— Exercise instructions —
Among the entries below, extract exactly the lines that run from the one with "thumb ip: (257, 310)" through the one with "index tip: (417, 212)", both ends included.

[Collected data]
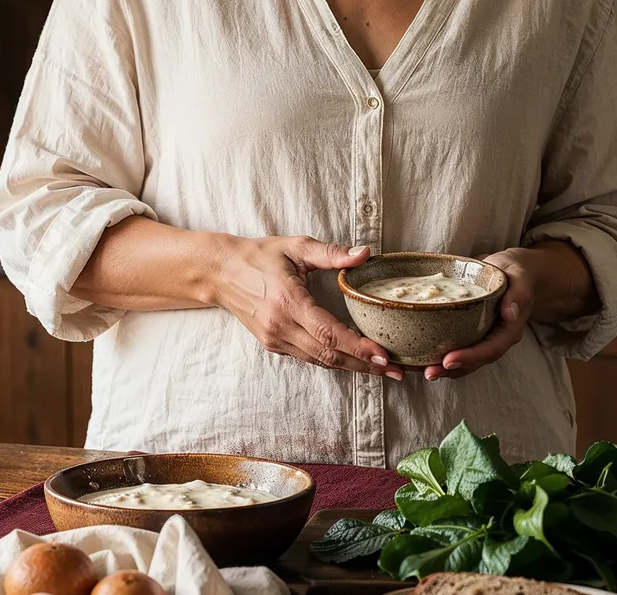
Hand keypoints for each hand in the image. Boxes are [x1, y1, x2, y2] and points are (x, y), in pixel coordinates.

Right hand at [209, 236, 402, 379]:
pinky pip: (308, 357)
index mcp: (289, 302)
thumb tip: (365, 253)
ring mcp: (275, 339)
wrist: (220, 272)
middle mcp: (281, 326)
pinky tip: (354, 361)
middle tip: (397, 370)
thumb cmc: (260, 255)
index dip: (359, 347)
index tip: (385, 355)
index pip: (329, 332)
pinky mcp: (273, 344)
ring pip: (320, 361)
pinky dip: (333, 361)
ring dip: (352, 367)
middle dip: (365, 365)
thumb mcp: (296, 246)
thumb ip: (331, 253)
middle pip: (329, 354)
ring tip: (383, 370)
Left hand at [422, 247, 534, 380]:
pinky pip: (455, 347)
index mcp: (509, 331)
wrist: (512, 270)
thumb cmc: (516, 272)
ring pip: (463, 359)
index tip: (449, 361)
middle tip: (428, 372)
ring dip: (441, 367)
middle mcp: (495, 339)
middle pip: (474, 361)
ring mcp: (482, 337)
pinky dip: (437, 354)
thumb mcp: (520, 278)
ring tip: (418, 370)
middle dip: (450, 369)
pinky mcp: (469, 332)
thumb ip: (517, 295)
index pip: (490, 349)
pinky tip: (417, 357)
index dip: (470, 357)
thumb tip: (509, 314)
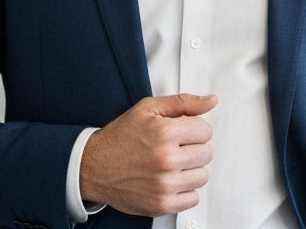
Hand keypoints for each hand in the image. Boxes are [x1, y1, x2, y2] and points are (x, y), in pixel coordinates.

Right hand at [79, 93, 217, 215]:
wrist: (93, 166)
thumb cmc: (120, 137)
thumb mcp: (148, 109)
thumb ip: (183, 103)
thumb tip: (212, 100)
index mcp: (164, 132)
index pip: (206, 130)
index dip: (193, 129)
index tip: (180, 132)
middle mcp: (166, 159)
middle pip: (207, 153)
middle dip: (193, 148)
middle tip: (174, 148)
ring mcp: (164, 184)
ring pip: (202, 176)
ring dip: (190, 169)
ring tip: (171, 164)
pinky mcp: (161, 204)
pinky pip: (193, 198)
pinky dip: (184, 190)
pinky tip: (169, 180)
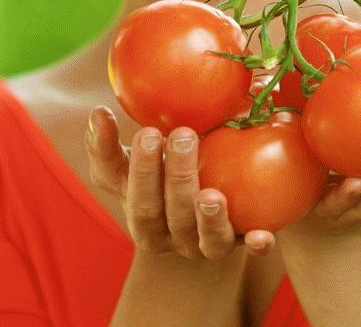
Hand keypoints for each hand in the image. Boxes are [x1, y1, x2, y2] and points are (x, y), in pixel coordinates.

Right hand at [85, 109, 274, 258]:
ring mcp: (201, 244)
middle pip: (163, 213)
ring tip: (211, 195)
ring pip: (200, 237)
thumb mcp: (129, 163)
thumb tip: (97, 113)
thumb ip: (106, 143)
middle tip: (182, 135)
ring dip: (206, 217)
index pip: (130, 192)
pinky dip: (254, 245)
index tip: (148, 131)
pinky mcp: (237, 244)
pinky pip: (246, 249)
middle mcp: (166, 234)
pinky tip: (263, 236)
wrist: (196, 218)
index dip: (137, 166)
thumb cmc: (157, 178)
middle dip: (171, 176)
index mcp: (137, 211)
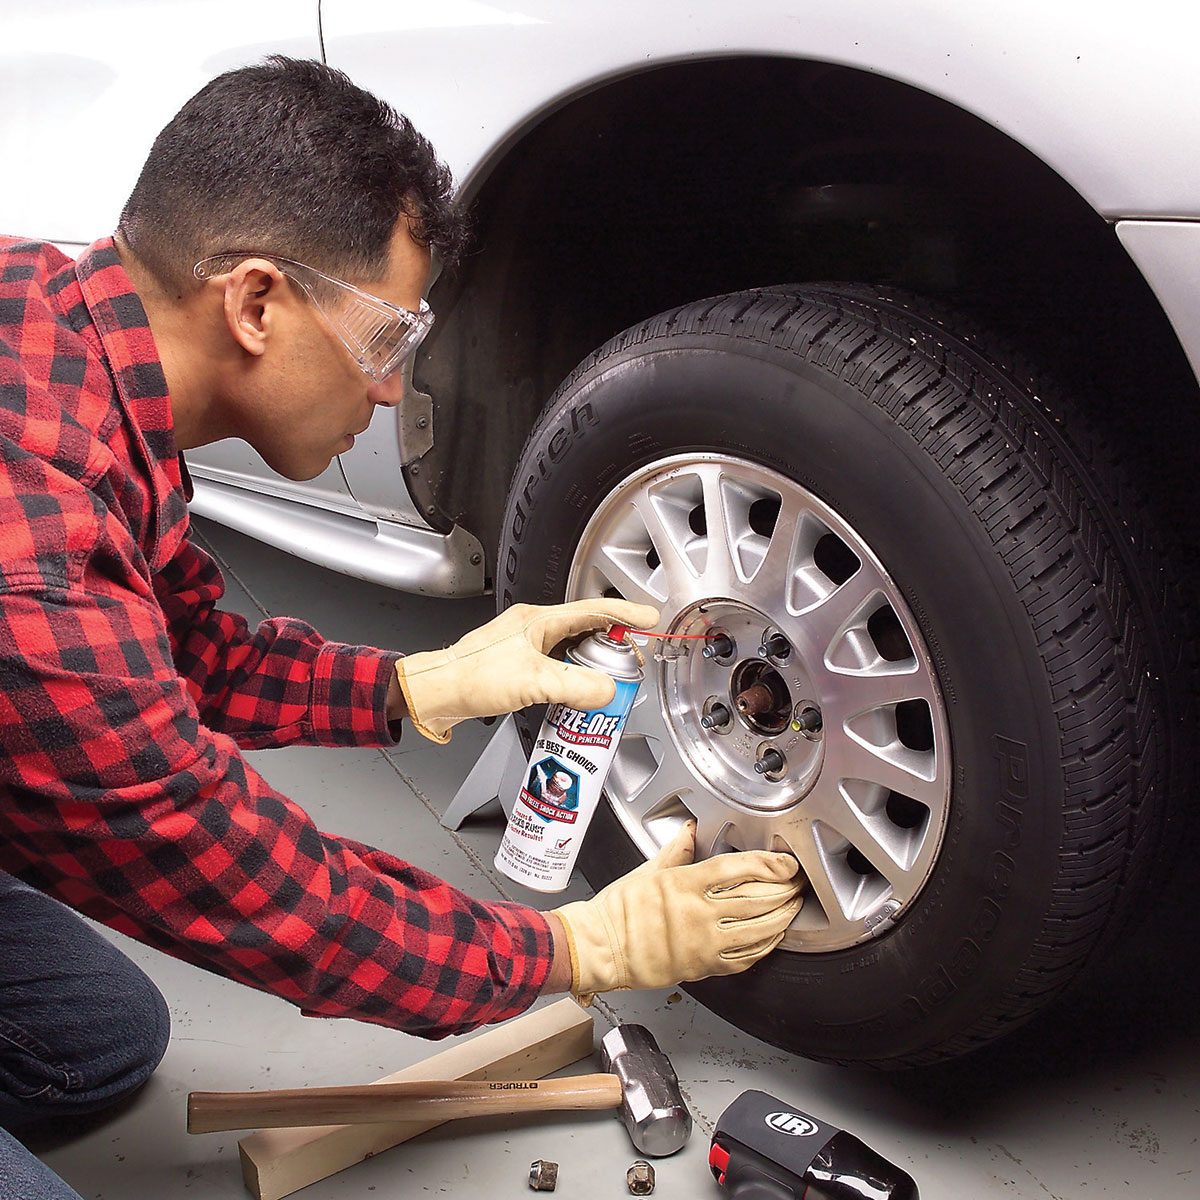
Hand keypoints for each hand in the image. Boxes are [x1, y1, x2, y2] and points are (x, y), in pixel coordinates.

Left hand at [394, 599, 658, 742]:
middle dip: (614, 643)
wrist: (435, 693)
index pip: (593, 609)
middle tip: (633, 662)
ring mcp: (527, 645)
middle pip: (587, 629)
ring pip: (573, 648)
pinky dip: (576, 676)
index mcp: (540, 620)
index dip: (626, 613)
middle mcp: (535, 628)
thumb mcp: (532, 682)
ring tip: (612, 680)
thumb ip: (575, 686)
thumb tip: (607, 691)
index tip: (650, 619)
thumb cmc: (471, 678)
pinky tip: (579, 694)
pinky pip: (559, 664)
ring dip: (594, 662)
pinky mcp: (520, 665)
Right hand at [551, 822, 804, 1000]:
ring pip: (756, 932)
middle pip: (755, 900)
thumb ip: (677, 850)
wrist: (601, 948)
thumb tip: (692, 829)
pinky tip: (772, 938)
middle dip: (783, 891)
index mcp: (684, 884)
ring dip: (781, 919)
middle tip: (797, 884)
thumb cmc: (619, 910)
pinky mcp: (702, 967)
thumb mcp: (648, 870)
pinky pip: (743, 959)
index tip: (786, 863)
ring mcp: (702, 943)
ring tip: (792, 908)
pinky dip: (764, 947)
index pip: (736, 870)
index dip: (768, 865)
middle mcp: (697, 914)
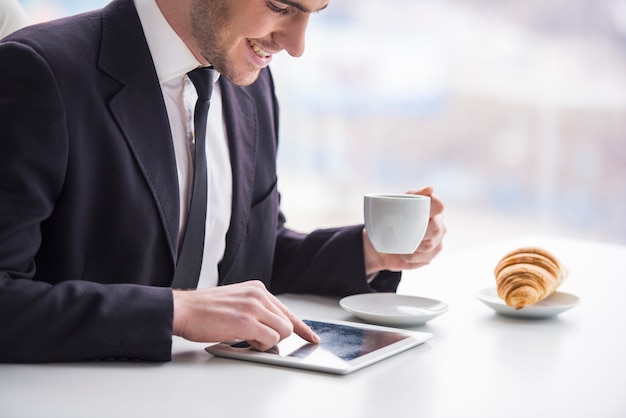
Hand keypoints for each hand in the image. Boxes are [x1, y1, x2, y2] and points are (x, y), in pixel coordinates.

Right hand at [172, 280, 319, 350]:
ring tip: (246, 338)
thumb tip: (272, 328)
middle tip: (254, 339)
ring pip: (282, 332)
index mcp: (258, 289)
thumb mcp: (237, 301)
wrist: (184, 310)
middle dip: (274, 336)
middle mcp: (259, 295)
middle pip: (287, 323)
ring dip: (267, 342)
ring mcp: (254, 307)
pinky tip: (244, 340)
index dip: (301, 327)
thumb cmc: (205, 310)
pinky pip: (270, 340)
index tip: (311, 336)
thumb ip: (257, 310)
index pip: (287, 310)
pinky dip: (260, 346)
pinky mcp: (247, 322)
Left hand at [363, 186, 445, 274]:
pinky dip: (410, 257)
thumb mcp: (395, 204)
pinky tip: (404, 253)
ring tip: (401, 243)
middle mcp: (439, 224)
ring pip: (430, 246)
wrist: (380, 244)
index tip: (417, 212)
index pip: (438, 205)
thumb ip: (413, 195)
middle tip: (404, 232)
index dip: (430, 208)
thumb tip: (430, 188)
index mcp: (432, 208)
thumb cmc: (389, 220)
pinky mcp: (431, 256)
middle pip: (435, 229)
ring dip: (412, 246)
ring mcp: (437, 241)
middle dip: (419, 232)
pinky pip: (424, 259)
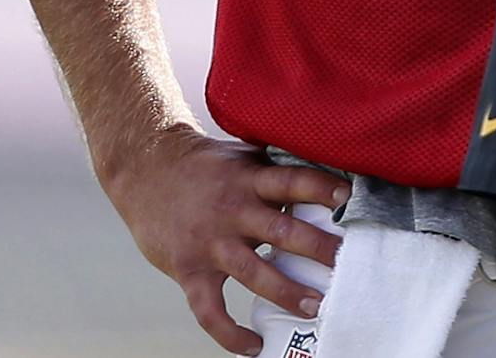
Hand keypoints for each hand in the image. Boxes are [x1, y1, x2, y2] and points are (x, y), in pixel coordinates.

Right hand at [99, 124, 348, 354]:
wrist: (144, 170)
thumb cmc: (206, 166)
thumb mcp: (245, 157)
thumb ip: (278, 169)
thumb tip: (329, 171)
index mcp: (251, 179)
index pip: (293, 181)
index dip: (322, 189)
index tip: (351, 200)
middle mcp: (233, 211)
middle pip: (282, 231)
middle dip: (318, 249)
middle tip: (348, 265)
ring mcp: (210, 243)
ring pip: (253, 273)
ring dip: (287, 291)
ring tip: (316, 307)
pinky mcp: (188, 269)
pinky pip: (209, 309)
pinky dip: (229, 333)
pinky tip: (253, 346)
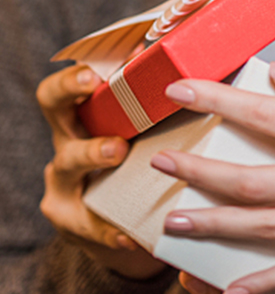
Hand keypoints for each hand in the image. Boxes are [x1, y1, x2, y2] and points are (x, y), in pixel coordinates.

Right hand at [36, 64, 164, 278]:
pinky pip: (90, 224)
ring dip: (93, 152)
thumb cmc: (143, 163)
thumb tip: (202, 59)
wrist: (125, 227)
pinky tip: (129, 234)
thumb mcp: (145, 131)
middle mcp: (68, 142)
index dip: (77, 75)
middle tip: (97, 84)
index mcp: (87, 116)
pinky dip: (111, 228)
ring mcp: (66, 182)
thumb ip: (162, 100)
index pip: (68, 85)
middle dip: (72, 94)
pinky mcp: (74, 221)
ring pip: (68, 162)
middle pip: (54, 108)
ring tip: (117, 150)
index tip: (99, 68)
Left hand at [150, 62, 274, 293]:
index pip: (268, 116)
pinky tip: (233, 289)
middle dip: (200, 172)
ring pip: (268, 228)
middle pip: (254, 181)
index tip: (182, 91)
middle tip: (163, 164)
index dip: (218, 102)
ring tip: (173, 224)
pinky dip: (267, 284)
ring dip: (214, 227)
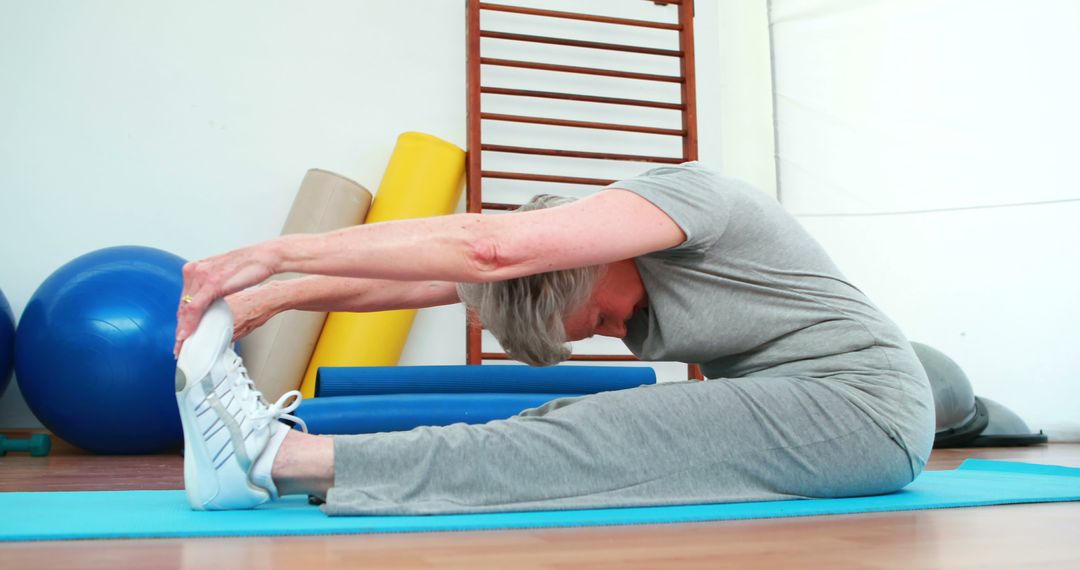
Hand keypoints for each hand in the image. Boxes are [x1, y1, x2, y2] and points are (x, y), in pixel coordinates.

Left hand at [174, 242, 279, 356]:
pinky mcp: (211, 283)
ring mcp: (201, 276)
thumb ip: (211, 286)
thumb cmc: (248, 266)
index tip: (181, 331)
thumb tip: (209, 301)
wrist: (264, 258)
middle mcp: (195, 270)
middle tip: (178, 342)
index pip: (185, 298)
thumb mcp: (223, 276)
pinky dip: (190, 323)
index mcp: (196, 268)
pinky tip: (188, 333)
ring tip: (181, 343)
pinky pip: (195, 307)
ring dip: (183, 328)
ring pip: (186, 307)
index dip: (182, 317)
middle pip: (183, 304)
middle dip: (181, 326)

— Task answer —
thumb ip: (257, 310)
index pip: (287, 310)
pinky dip: (260, 346)
pinky mcp: (247, 322)
Left hand at [363, 186, 445, 274]:
pinky dip: (410, 257)
thumb mcp: (395, 204)
pinky tip: (404, 253)
ring tip: (401, 243)
middle mcp: (439, 224)
ring pip: (430, 246)
wrist: (380, 244)
index tip: (417, 212)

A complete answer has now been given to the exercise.